Another is to listen for the signature twang of the accent in a crowded airport. I remember, a few years back, flying into Singapore after 12 months in the west of France, hearing the Aussie parlance cutting through the chatter as if it came from a megaphone - "What gate are we, mate?". It was like getting lovingly smacked in the back of the head by a gum leaf wrapped loosely around a large golden double-plugger thong, and from that point I knew I was home.

But, perhaps the most reliable way to sort the larrikins from the tourists in just about any corner of the world, it to whack a coin in the jukebox and blast Tina Turner's 1973 classic Nutbush City Limits.

The Nutbush has become a staple of Aussie culture and the legacy of the late Queen of Rock n Roll.

The Nutbush - that dance that we all seem to know, but we also seem to be collectively a bit hazy on exactly how we know it - has become engrained in the Australian culture in a way that it just hasn't anywhere else in the world. Question is: how?

Tina Turner, who sadly died this week at the age of 83, certainly had a rare link with Australia.

MEMORIAL: How Tina Turner 'soundtracked' the lives of Australians

She became the unlikely face of rugby league in late '80s and early '90s when then NSWRL boss John Quayle, who had an in with Tina's Australian manager in the mid-80s, managed to get the Queen of Rock n Roll on our fair shores to film an iconic promo for the sport in 1990.

She performed power ballad The Best at the 1993 grand final and cemented her place in the collective Aussie heart, but even then, the Nutbush was already a staple.

Tennessee man Jake Fly - who lives just outside the church house and gin house of Nutbush - appeared on the national broadcaster this week convinced that the dance made it into the school curriculum at some point in the '70s or '80s as a mix of school disco fodder and P.E.

That seems to stack up; ask anyone in between the side-steps and the jump where they learnt the groove and chances are they'll say they picked it up at school. But a bit of internet sleuthing brings up an even earlier origin for the steps at least.

In 1964, French film director Jean-Luc Godard's flick Bande a Part featured a dance number called the Madison, which included line-dance style side steps, a couple of stomps, a clap and a twist.
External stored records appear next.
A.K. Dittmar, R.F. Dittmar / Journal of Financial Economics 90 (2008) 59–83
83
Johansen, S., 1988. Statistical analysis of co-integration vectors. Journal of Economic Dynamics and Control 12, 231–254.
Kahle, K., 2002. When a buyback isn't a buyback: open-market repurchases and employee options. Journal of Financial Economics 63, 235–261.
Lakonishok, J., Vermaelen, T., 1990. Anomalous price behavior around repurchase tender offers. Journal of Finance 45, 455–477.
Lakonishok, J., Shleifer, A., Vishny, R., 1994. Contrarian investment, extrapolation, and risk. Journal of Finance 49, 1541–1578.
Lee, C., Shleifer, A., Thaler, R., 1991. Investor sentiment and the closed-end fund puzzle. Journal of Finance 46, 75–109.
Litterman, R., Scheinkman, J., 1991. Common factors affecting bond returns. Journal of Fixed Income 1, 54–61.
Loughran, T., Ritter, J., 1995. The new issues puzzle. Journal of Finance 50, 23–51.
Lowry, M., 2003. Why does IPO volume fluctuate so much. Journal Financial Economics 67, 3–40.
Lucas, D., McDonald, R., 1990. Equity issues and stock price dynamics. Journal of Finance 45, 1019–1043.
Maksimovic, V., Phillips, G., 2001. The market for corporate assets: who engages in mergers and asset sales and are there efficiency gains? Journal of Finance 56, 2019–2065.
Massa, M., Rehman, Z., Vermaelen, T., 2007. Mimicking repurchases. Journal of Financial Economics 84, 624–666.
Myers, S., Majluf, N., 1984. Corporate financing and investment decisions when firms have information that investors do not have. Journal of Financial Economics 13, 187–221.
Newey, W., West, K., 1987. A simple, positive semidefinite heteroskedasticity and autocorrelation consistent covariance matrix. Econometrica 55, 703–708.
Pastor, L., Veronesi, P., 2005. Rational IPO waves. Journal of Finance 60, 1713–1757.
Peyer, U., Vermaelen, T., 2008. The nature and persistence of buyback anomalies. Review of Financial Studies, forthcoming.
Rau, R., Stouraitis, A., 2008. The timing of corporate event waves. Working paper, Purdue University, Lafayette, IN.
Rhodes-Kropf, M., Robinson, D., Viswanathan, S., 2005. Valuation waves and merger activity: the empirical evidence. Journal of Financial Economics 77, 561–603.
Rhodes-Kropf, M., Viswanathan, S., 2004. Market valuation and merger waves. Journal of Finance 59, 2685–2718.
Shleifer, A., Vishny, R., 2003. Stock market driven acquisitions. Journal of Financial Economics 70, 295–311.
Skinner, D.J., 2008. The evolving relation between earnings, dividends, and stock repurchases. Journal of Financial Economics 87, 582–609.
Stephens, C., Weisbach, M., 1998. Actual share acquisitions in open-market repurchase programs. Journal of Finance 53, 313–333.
The Madison was apparently choreographed earlier, in 1958, to match the calls of DeeJay Eddie Morrison on The Madison Time track by Ray Bryant - a jazzy tune interspersed with some Electric Slide-style instruction from Morrison.

Add on a few decades and the Nutbush has arguably become our national jig - so much so that setting the world record for the biggest Nutbush has become the highlight of the annual Birdsville Big Red Bash when thousands line up to kick up the dust.

The three-day event in the Queensland outback has held and smashed the record (which currently stands at 4084 ahead of the next Bash in July) and has collectively raised more than half a million dollars for the Royal Flying Doctors since 2016.

The more you know ...

DID ALBO 'GHOST' A JOURNO?

PM Anthony Albanese has landed himself in a minor tiff with radio's Erin Molan after apparently 'ghosting' the late senator's daughter via text and refusing an appearance on hers and Hughesy's breakfast show.

So miffed was Molan, she penned an op-ed in March for one of the Sydney rags before the PM brushed it off on air Thursday.

Oh, the drama!

DON'T MISS: NEWCASTLE COMEDY FESTIVAL GALA

A month of comedy in Newcastle kicks off this weekend with the Newcastle Comedy Festival Gala on Saturday night, featuring Tommy Little, Nick Cody and local Timberlina as the big names in a string of high-profile appearances at Civic Theatre.

Tickets are available online, via the Civic Theatre website.

HAVE YOU HEARD?

A British couple have had a win over their insurance company 10 months after a herd of escaped buffaloes gatecrashed their way into the backyard and invaded their pool.

The damage bill ran to $31,000, the couple said, as they glanced out the kitchen window only to see eight buffaloes in the pool.